$L_{1}$ Robustness of Computed Torque Method for Robot Manipulators

This paper revisits computed torque method for robot manipulators and aims at developing its new framework based on the $L_{1}$ robustness, in which the $L_{\infty}$ norm together with its induced norm is employed to characterize model uncertainties and a performance measure. More precisely, we consider the $L_{1}$ robust stability and performance for a given robot manipulator with a computed torque controller. We first show that the modelling errors in the computed torque method can be divided into an exogenous disturbance and a multiplicative model uncertainty, which are bounded in terms of the $L_{\infty}$ norm and its induced norm, respectively.

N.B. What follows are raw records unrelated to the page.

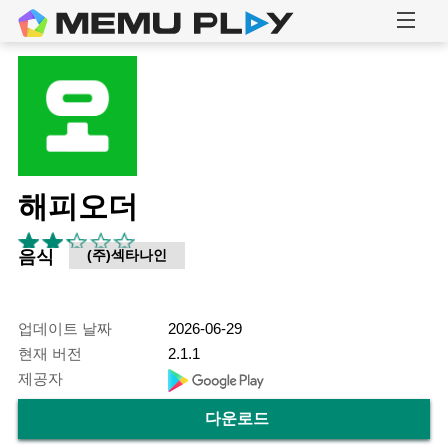
해피오더
음식
(주)섹타나인
업데이트 날짜
2026-06-29
현재 버전
2.1.1
제공자
다운로드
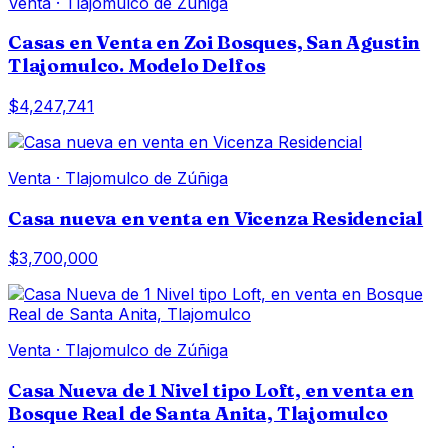
Venta
·
Tlajomulco de Zúñiga
Casas en Venta en Zoi Bosques, San Agustin
Tlajomulco. Modelo Delfos
$4,247,741
Venta
·
Tlajomulco de Zúñiga
Casa nueva en venta en Vicenza Residencial
$3,700,000
Venta
·
Tlajomulco de Zúñiga
Casa Nueva de 1 Nivel tipo Loft, en venta en
Bosque Real de Santa Anita, Tlajomulco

It is next shown that the robot manipulator with the computed torque controller can be equivalently represented by an interconnection of a continuous-time linear time-invariant (LTI) nominal plant and a stabilizing controller together with the $L_{\infty}$ -induced norm bounded model uncertainty. Based on the interconnected representation, the $L_{1}$ robust stability condition and an upper bound of the $L_{1}$ performance against the exogenous disturbance with respect to all model uncertainties in a class of a bounded $L_{\infty}$ -induced norm are dealt with by using the small-gain theorem. Finally, the effectiveness of the theoretical results is demonstrated through some experiment results.